As previously, we can multiply known public key 03678afdb0fe5548271967f1a67130b7105cd6a828e03909a67962e0ea1f61deb6 by known number 6b8370563d27b789779ff9f2839f7575c0ad6918056d9b2b60609d6743bc0e76 and get 027ECCA53971D9055E22148B38423D1B2F297BB027ACEE6B88200713BC47EAF2F0 as a result. The recipient can multiply its private key, which would allow him to move the coins. And finally, we can test division:

Code:

n=fffffffffffffffffffffffffffffffebaaedce6af48a03bbfd25e8cd0364141
1/6b8370563d27b789779ff9f2839f7575c0ad6918056d9b2b60609d6743bc0e76=43f2a611a0a8b11bb9a627f7d69af10e3fe71e267bfa3e7475efc4f8412c5587
027ECCA53971D9055E22148B38423D1B2F297BB027ACEE6B88200713BC47EAF2F0*43f2a611a0a8b11bb9a627f7d69af10e3fe71e267bfa3e7475efc4f8412c5587=03678AFDB0FE5548271967F1A67130B7105CD6A828E03909A67962E0EA1F61DEB6

As we can see, by starting from 027ECCA53971D9055E22148B38423D1B2F297BB027ACEE6B88200713BC47EAF2F0 and multiplying it by 43f2a611a0a8b11bb9a627f7d69af10e3fe71e267bfa3e7475efc4f8412c5587, we can get back 03678AFDB0FE5548271967F1A67130B7105CD6A828E03909A67962E0EA1F61DEB6.

So, addition, subtraction, multiplication, and division works, as long as all numbers are known. Which means, that if you have a HD wallet, then you just start from some known public key, you use that kind of operations, to reach a different public key, and then, other people could compute your new addresses, send coins there, and you can apply the same operations on your private keys, to spend these coins later. This is how non-hardened HD wallets work. For hardened HD wallets, the same operations are just applied on private keys alone.

Because there are only fffffffffffffffffffffffffffffffebaaedce6af48a03bbfd25e8cd0364140 valid public keys, and a point at infinity. Every addition, subtraction, multiplication, and division, is always done in range from 1 to fffffffffffffffffffffffffffffffebaaedce6af48a03bbfd25e8cd0364140. If you start from some number, and you use these operations with known numbers, then private and public keys follow each other.
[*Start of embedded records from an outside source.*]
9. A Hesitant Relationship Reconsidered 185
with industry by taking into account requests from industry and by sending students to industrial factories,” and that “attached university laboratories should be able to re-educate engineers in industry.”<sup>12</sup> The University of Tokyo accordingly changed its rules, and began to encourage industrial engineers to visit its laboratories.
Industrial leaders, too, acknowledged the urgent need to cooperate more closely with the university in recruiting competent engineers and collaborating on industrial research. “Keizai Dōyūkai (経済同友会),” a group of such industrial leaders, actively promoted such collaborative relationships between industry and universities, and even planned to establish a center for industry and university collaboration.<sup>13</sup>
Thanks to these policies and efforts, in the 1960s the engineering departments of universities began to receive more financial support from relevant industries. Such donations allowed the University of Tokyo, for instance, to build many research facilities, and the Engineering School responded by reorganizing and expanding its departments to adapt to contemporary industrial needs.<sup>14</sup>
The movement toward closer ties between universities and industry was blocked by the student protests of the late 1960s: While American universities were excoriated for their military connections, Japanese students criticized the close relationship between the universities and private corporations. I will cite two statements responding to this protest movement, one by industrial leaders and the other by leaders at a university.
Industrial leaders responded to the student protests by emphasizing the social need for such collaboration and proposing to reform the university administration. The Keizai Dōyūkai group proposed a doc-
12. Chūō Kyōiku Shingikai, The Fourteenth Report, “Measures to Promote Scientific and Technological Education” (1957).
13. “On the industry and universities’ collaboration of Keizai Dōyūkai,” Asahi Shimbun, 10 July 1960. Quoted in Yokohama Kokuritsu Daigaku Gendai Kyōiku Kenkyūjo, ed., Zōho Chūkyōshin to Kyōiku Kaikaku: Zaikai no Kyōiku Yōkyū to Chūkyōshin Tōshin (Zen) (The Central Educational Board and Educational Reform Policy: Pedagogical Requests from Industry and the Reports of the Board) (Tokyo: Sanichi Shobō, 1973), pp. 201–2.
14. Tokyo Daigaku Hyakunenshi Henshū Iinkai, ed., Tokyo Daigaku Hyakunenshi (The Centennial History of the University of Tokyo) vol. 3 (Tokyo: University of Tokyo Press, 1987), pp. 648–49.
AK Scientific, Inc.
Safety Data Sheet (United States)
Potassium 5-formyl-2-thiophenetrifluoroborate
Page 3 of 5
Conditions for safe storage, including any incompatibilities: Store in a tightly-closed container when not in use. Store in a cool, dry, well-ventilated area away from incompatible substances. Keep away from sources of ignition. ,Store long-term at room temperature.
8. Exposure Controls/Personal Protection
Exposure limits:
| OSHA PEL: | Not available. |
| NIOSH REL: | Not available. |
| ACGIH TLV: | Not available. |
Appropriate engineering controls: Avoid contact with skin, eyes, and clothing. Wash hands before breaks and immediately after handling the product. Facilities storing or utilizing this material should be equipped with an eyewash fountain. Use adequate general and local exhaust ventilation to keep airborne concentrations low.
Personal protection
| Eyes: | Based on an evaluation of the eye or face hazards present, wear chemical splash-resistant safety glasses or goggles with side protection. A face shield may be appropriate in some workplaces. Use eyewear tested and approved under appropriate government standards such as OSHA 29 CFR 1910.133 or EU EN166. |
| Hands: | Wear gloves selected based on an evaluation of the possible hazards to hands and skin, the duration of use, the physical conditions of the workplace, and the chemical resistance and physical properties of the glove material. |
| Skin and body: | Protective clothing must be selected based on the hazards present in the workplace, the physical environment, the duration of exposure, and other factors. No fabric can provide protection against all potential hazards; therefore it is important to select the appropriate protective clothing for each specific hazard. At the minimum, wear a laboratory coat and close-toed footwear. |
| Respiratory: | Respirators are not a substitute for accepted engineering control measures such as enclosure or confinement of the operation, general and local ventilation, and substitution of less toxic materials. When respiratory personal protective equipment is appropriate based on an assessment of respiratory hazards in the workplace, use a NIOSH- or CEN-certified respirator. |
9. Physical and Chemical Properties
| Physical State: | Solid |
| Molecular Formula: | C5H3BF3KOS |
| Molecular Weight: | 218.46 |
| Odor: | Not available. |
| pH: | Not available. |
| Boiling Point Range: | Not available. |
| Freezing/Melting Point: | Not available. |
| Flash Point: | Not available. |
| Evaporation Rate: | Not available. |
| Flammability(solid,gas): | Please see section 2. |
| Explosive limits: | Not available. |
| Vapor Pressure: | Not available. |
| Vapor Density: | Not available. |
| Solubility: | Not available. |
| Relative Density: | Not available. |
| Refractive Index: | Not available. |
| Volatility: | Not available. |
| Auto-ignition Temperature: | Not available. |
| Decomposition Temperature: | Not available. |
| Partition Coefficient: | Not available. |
And now, if you want to understand, what is a signature, then it is just a relation between two public keys. You simply start from one public key Q, and you reveal two numbers, where "(Q+a)*b=R". Then, nobody knows the private key to Q public key, or R public key. But everyone knows "a" and "b", so all nodes can check, if it is valid. And because "a=z/r" and "b=r/s", and r-value is taken as x-value of the R public key, using randomly generated "a" and "b" won't break it. Also, z-value has to match SHA-256 of the simplified transaction, which means, that even if you would get random (r,s,z) values for some public key, which would pass secp256k1 validation alone, then still, you won't get a message, which will hash to this random z-value, without breaking SHA-256.

[BlackHatCoiner]

The replies above are more than sufficient, but I will narrow it down and tell you that you can think of a recovery seed like a random number, just like a private key. The difference with the seed, is that you use one random number to create infinite pseudo-random numbers that are equally cryptographically secure.

Instead of generating a private key each time, with no cryptographic relation, and thus having to back each one up separately, you use one "private key" (the seed) and derive infinite Bitcoin private keys by a hash function and an extra field. (i.e., SHA256(seed + '1'), SHA256(seed + '2') etc.)

Obviously in practice it's more advanced with master private & public keys and children of those keys, but that is the idea.